Вступи с ним в битву Марс, чья гибельна вражда,
Погибель обретет небесная звезда.

Когда себе налить вина велит могучий,
Ты скажешь: “Вешний дождь из вешней льется тучи”.

Из тучи только дождь пойдет на краткий срок,
А от него – шелков и золота поток.

С огромной щедростью лилась потопа влага.
Но с большей щедростью дарит он людям благо.

Великодушием он славен, и в стране
Хвалы ему в цене, а злато не в цене.

К великому царю поэт приходит нищий –
Уходит с золотом, с большим запасом пищи.

В диване должности он роздал мудрецам,
И покровительство он оказал певцам.

Он справедлив для всех, он полон благодати,
И равных нет ему средь мусульман и знати.

Насилья ты с его не видишь стороны,
Перед его судом все жители равны.

Простерлись по земле его благодеянья,
Такого нет, кого лишил бы он даянья.

Покой при нем найдет уставший от забот,
Измученной душе лекарство он дает.

В пустынях и степях, средь вечного вращенья,
Он сам себя связал веревкой всепрощенья.

Прощает он грехи, виновных пожалев,
И милосердием он подавляет гнев.

Нимрузом правит он, и власть его безмерна,
А счастье – леопард, а враг дрожит, как серна.

Подобен Амру он, чья боевая рать,
Чье счастье бранное как бы живут опять.

Хотя и велика, светла Рустама слава, –
Благодаря ему та слава величава!

О Рудаки! Восславь живущих вновь и вновь,
Восславь его: тебе дарует он любовь.

И если ты блеснуть умением захочешь,
И если ты свой ум напильником наточишь,

И если ангелов, и птиц могучих вдруг,
И духов превратишь в своих покорных слуг, –

То скажешь: “Я открыл достоинств лишь начало,
Я много слов сказал, но молвил слишком мало…”

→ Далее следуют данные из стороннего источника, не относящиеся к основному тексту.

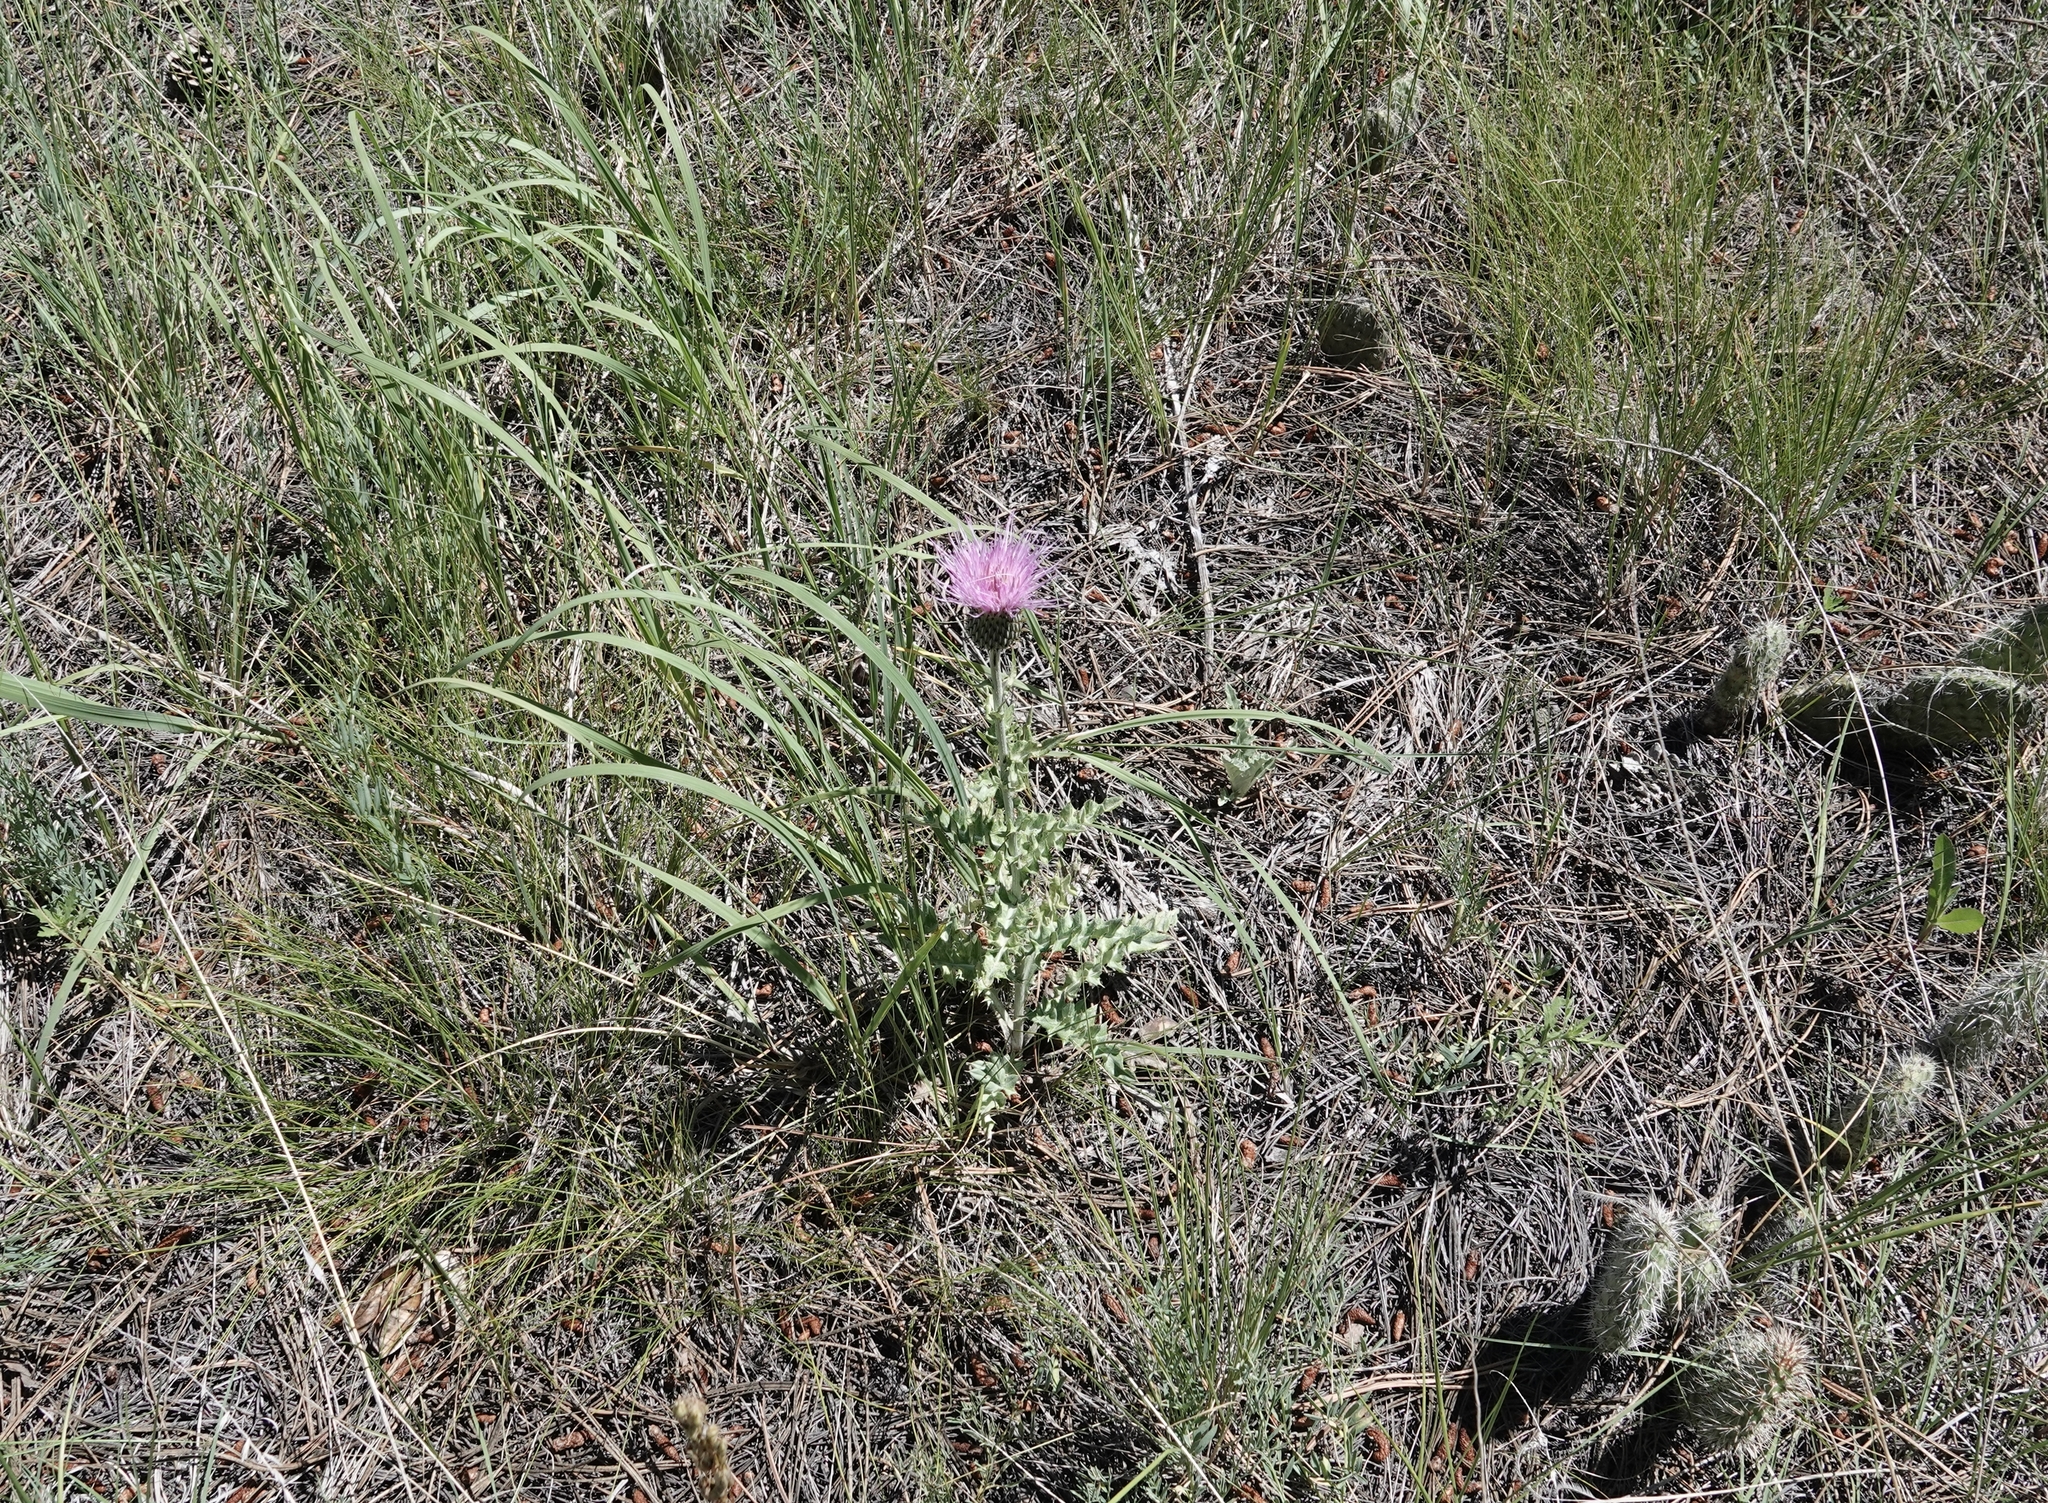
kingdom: Plantae
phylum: Tracheophyta
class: Magnoliopsida
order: Asterales
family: Asteraceae
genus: Cirsium
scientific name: Cirsium undulatum
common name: Pasture thistle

Вот все, что я в душе взлелеял глубоко.
Чисты мои слова, их всем понять легко.

Будь златоустом я, и самым звонким в мире,
Лишь правду говорить я мог бы об эмире.

Прославлю я того, кем славен род людской,
Отрада от него, величье и покой.

Своим смущением гордиться не устану,
Хоть в красноречии не уступлю Сахбану.

В умелых похвалах он шаха превознес
И, верно выбрав день, их шаху преподнес.

Есть похвале предел – скажу о всяком смело,
Начну хвалить его – хваленьям нет предела!

Не диво, что теперь перед царем держав
Смутится Рудаки, рассудок потеряв.

О, мне теперь нужна Абу Омара смелость,
С Аднаном сладостным сравниться мне б хотелось.

Ужель воспеть царя посмел бы я, старик,
Царя, для чьих утех всевышний мир воздвиг!

Когда б я не был слаб и не страдал жестоко,
Когда бы не приказ властителя Востока,

Я сам бы поскакал к эмиру, как гонец,
И, песню в зубы взяв, примчался б наконец!

Скачи, гонец, неси эмиру извиненья,
И он, ценитель слов, оценит без сомненья

Смущенье старика, что немощен и слаб:
Увы, не смог к царю приехать в гости раб!

Хочу я, чтоб царя отрада умножалась,
А счастье недругов всечасно уменьшалось,

Чтоб головой своей вознесся он к луне,
А недруги в земной сокрылись глубине,

Чтоб солнце в нем нашло счастливого собрата,
Сахлана стал прочней, превыше Арарата.